Paula Schuster nodded. Her face was washed and two pink handkerchiefs were wrapped around her hands, stained with blood.
“I apologize, Mister Jinnah,” she said in her flat, businesslike tone. “It’s just a scratch. Do sit down.”
Jinnah returned to the couch and sat leaning forward, taking notes. Paula Schuster abandoned the flowers and sat on a chair at a right-angle to the sofa and beside him.
“A horrible threat,” Jinnah said. “Most horrible. How did he escape?”
“He didn’t, really,” she said, looking down at her hands. “Sam said they drove around for hours, threatening him. But he refused to do what they wanted. Finally, they tied him up, shoved him into the trunk of the car and drove around some more. Sam thought maybe another hour. Then the car stopped and he thought, ‘Well, this is it.’ He really thought they would … you know, do it. But then nothing happened for the longest time. Sam waited. Then he heard someone outside, fiddling with the car. He managed to bang on the lid of the trunk loud enough to be heard. It was a tow truck driver. He used a crowbar to pry the trunk open, you see.”

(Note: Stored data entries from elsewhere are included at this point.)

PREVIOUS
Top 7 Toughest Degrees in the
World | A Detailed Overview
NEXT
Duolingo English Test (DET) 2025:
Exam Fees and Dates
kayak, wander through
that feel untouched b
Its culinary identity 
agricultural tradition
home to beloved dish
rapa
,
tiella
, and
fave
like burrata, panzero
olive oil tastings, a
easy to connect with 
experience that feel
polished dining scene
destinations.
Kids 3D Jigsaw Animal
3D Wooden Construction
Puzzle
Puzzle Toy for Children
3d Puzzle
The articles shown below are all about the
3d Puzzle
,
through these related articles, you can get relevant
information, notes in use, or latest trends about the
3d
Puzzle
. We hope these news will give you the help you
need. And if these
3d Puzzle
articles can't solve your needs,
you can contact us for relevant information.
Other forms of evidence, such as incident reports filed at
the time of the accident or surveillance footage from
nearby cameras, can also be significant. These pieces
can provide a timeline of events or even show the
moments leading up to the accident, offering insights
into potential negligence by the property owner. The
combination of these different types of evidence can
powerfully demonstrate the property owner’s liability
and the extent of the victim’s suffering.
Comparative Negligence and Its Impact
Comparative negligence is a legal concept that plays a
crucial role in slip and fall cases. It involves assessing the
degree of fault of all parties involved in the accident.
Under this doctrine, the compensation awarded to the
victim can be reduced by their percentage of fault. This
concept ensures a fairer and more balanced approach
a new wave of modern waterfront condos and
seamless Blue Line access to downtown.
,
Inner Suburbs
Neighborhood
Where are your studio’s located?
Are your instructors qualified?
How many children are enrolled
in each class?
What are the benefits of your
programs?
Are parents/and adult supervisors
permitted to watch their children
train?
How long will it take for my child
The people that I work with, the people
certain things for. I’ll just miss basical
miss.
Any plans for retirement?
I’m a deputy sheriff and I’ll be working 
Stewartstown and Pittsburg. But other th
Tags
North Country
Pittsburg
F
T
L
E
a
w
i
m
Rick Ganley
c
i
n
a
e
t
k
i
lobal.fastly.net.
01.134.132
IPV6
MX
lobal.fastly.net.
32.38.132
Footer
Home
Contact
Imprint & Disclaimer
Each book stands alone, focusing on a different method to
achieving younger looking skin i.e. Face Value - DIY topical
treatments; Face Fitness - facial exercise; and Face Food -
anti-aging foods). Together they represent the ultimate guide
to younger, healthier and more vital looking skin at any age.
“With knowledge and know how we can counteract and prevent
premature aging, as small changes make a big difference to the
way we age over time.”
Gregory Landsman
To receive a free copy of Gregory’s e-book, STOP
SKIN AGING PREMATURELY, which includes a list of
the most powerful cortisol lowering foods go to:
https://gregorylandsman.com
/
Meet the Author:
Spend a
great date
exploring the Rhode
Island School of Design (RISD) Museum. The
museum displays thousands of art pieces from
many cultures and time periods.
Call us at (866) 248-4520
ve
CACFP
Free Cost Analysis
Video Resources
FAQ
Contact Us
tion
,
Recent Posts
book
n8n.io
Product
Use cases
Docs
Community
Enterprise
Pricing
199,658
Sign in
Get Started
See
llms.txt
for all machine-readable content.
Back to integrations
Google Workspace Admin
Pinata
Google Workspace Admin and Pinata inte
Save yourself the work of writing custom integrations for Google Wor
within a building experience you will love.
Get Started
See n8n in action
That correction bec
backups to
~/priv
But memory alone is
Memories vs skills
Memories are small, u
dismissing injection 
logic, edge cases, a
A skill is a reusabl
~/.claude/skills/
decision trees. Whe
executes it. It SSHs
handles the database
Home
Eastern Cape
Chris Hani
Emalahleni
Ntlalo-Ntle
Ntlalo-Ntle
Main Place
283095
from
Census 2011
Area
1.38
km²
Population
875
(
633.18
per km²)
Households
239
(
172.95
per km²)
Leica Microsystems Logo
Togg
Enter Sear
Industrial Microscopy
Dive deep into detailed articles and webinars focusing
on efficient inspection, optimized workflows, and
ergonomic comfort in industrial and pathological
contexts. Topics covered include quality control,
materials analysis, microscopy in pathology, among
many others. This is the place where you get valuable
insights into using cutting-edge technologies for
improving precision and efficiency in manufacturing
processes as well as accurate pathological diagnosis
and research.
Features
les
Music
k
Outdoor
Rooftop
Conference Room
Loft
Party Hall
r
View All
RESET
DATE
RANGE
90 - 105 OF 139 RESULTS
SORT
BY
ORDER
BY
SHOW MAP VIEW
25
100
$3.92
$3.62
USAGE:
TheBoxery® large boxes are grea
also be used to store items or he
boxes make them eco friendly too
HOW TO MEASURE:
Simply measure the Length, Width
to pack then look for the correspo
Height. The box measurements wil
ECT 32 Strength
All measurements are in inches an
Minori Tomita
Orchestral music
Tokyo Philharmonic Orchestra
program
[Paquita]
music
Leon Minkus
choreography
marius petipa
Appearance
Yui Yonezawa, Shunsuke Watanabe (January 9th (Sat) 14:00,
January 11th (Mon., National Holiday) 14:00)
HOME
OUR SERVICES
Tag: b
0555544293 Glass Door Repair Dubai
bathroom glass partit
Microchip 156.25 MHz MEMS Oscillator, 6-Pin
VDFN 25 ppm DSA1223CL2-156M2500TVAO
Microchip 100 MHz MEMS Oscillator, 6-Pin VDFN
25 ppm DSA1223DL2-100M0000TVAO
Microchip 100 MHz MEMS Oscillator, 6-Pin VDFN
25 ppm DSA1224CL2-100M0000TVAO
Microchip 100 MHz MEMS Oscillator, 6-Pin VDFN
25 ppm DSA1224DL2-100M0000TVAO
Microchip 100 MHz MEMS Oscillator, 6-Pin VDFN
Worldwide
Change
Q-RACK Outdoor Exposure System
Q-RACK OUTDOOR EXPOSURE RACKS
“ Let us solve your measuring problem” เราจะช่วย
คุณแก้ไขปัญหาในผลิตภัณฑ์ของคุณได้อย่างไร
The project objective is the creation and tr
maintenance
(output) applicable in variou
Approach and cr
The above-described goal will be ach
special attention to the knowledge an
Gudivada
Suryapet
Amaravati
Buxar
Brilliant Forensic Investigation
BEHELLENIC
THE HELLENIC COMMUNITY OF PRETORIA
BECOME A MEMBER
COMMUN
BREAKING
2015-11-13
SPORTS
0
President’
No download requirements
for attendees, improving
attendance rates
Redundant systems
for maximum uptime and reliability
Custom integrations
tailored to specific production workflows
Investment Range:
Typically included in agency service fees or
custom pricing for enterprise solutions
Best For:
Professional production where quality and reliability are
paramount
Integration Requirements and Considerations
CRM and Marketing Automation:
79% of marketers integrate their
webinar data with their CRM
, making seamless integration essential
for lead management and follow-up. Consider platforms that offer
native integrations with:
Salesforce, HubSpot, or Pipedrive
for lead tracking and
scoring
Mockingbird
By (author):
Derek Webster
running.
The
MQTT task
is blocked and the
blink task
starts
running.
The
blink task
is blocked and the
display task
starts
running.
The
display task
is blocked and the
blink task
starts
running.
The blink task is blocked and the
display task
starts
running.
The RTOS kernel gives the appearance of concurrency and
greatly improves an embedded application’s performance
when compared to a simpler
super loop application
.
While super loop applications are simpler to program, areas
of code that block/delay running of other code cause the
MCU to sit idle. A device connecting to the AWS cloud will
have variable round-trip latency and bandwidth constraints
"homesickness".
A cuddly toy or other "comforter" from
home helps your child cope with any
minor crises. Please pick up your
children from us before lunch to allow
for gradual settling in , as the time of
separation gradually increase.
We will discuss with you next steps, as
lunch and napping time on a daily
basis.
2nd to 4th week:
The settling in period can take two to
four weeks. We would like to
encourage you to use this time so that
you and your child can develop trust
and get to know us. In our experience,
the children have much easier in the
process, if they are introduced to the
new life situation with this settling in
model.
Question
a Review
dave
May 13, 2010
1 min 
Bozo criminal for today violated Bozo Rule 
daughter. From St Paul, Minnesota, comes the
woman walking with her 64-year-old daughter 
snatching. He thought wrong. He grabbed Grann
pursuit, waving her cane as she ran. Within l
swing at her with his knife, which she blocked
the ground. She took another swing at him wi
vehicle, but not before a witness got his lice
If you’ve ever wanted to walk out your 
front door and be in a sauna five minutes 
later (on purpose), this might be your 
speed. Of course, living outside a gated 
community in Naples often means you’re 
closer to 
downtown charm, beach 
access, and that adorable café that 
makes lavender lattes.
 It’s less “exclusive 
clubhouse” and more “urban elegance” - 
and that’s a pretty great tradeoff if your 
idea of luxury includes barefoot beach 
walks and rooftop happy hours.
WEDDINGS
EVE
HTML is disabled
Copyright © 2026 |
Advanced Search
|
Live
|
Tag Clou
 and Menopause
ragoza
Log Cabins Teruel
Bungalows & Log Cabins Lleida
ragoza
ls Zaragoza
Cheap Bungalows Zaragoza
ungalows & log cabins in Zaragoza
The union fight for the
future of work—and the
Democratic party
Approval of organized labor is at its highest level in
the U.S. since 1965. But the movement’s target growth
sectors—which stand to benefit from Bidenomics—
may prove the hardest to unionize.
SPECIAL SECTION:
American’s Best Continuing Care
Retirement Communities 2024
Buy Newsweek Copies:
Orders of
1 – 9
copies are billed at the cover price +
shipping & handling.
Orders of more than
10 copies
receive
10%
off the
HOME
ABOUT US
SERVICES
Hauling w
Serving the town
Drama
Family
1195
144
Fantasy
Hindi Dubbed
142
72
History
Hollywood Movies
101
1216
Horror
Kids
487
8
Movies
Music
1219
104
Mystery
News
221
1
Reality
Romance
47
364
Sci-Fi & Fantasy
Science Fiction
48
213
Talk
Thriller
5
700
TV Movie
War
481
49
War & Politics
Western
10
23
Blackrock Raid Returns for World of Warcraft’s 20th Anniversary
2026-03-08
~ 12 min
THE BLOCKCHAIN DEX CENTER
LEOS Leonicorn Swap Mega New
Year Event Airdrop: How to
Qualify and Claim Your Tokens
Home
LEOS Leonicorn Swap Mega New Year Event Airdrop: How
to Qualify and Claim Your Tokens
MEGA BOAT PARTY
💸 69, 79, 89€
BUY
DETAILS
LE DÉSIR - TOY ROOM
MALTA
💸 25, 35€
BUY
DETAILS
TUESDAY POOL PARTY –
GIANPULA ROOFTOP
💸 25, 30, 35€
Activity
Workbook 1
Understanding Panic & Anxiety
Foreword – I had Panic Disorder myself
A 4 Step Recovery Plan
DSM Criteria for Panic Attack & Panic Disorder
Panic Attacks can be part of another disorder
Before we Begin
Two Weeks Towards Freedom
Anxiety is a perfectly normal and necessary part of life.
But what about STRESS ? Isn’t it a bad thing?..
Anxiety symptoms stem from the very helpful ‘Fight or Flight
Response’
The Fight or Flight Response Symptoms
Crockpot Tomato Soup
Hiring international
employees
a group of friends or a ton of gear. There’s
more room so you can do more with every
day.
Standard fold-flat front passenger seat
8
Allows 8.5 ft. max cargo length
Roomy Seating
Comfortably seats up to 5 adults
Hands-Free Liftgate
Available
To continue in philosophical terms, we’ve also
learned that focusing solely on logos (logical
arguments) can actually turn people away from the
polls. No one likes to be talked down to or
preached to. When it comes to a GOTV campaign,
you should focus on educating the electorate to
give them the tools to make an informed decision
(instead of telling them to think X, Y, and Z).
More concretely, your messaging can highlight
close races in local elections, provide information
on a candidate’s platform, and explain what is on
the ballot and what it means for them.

Jinnah nodded. This was more like it. Information. Statements that fitted with Aiken’s facts. Something to work with. Not mirrors and shadows.
“Where had they left him, Mrs. Schuster?” he prompted.
“On the university endowment lands, in one of the parking lots. They were about to tow the car away. It was lucky for Sam.”
“Did he know these two men?”
“He said he’d never met them before. Didn’t recognize them anyway.”
“Then how would they have known about the money?”
Paula Schuster fixed Jinnah with a stare that said: “Oh, please!”
“You raise twenty million dollars, Mister Jinnah, people hear about it. There are some very bad people working in this field, you know. All they have to do is hire a couple of thugs to do their work for them, you see.”